🤖 AI Summary
Existing robotic manipulation policies exhibit significant performance degradation in long-horizon tasks, yet there is a lack of real-world benchmarks capable of revealing the root causes of such failures. To address this gap, this work proposes LongBench—a novel mechanism-aware evaluation framework for long-horizon manipulation, comprising over 1,000 real-world task segments spanning both context-independent and context-dependent scenarios. Tasks are systematically categorized along dimensions of capability and ambiguity, enabling comprehensive assessment of execution robustness, temporal consistency, and contextual reasoning.

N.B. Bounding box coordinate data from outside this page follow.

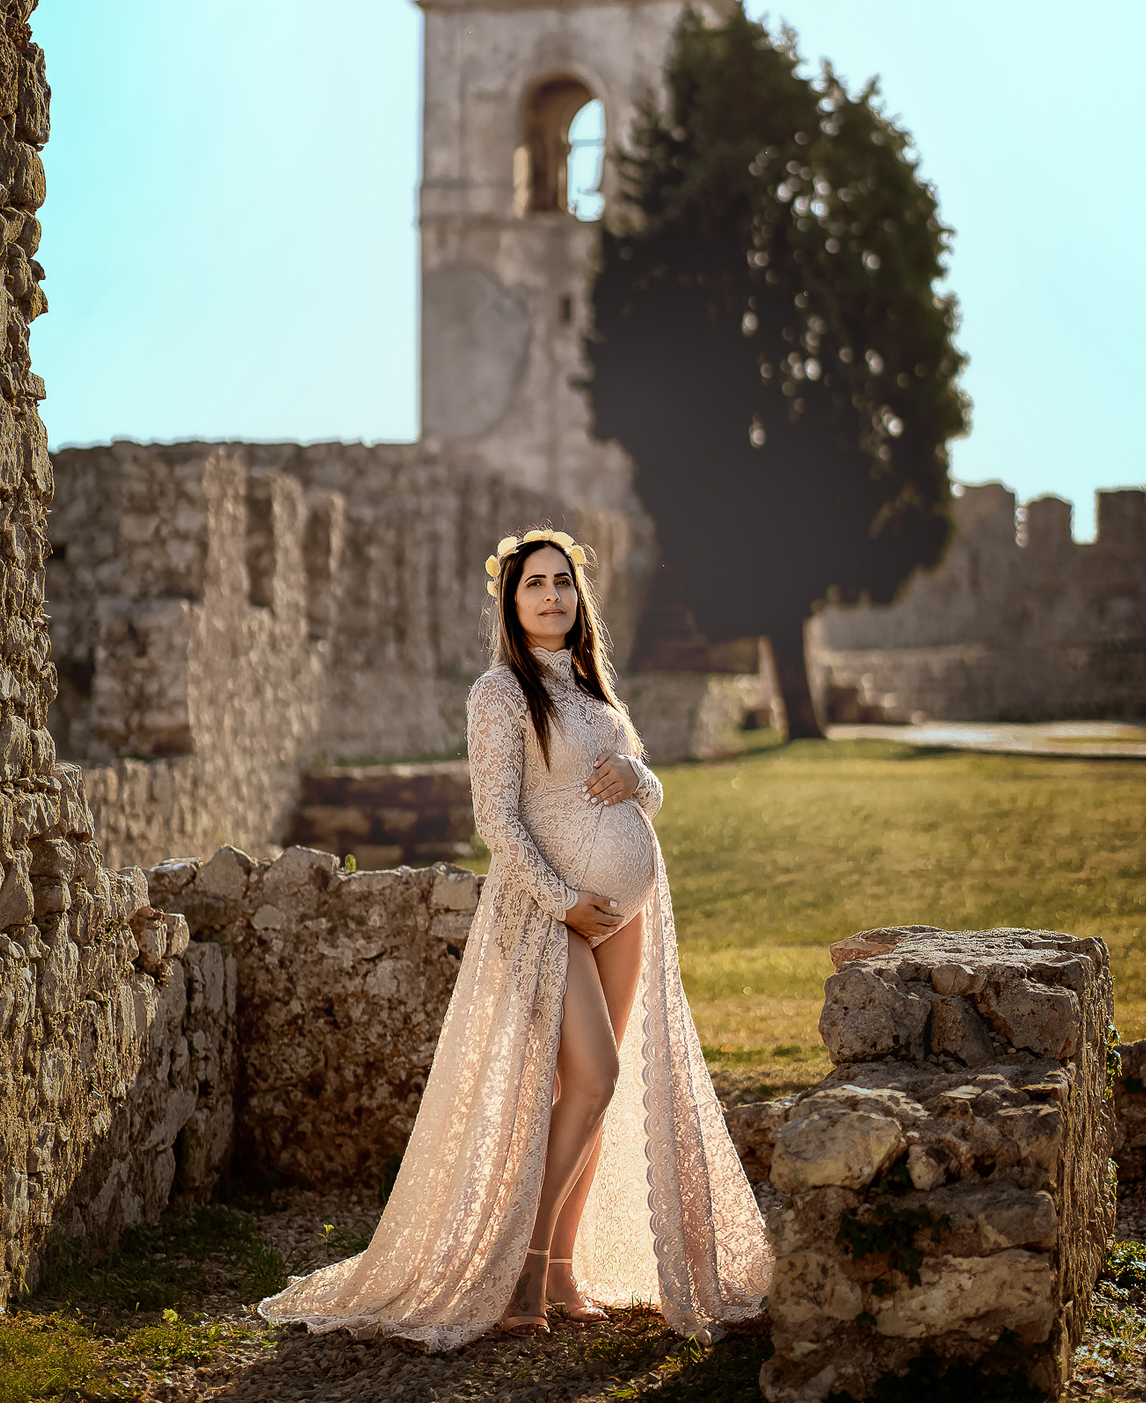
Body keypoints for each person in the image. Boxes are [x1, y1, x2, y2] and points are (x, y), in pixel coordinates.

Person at [258, 528, 772, 1351]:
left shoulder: (594, 691)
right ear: (511, 599)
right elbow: (495, 820)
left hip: (623, 916)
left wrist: (642, 778)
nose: (552, 595)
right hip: (546, 913)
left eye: (563, 582)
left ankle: (563, 1269)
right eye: (535, 583)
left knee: (591, 1097)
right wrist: (566, 903)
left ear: (579, 597)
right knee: (595, 1078)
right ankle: (523, 1271)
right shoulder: (499, 693)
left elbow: (644, 789)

Evaluations of six state-of-the-art policies on LongBench reveal that performance in fully observable tasks is primarily limited by execution robustness, the impact of contextual difficulty varies across tasks, and current memory mechanisms fail to provide consistent performance gains.
📝 Abstract
Robotic manipulation policies often degrade over extended horizons, yet existing benchmarks provide limited insight into why such failures occur. Most prior benchmarks are either simulation-based or report aggregate success, making it difficult to disentangle the distinct sources of temporal difficulty in real-world execution. We introduce LongBench, a real-world benchmark for evaluating long-horizon manipulation. LongBench consists of over 1,000 real-world episodes, covering two complementary regimes: Context-Independent (fully observable) and Context-Dependent (ambiguity-driven). By organizing tasks into capability- and ambiguity-specific subsets, LongBench enables mechanism-aware evaluation of execution robustness, temporal consistency, and context-dependent reasoning. Evaluating six state-of-the-art policies reveals that long-horizon performance is not governed by a single factor. We observe that performance in fully observable settings is more strongly associated with execution robustness, while contextual difficulty varies across tasks and is not consistently improved by memory-based methods. We hope that LongBench serves as a useful benchmark for studying long-horizon manipulation and for developing policies with stronger robustness across both execution and contextual challenges.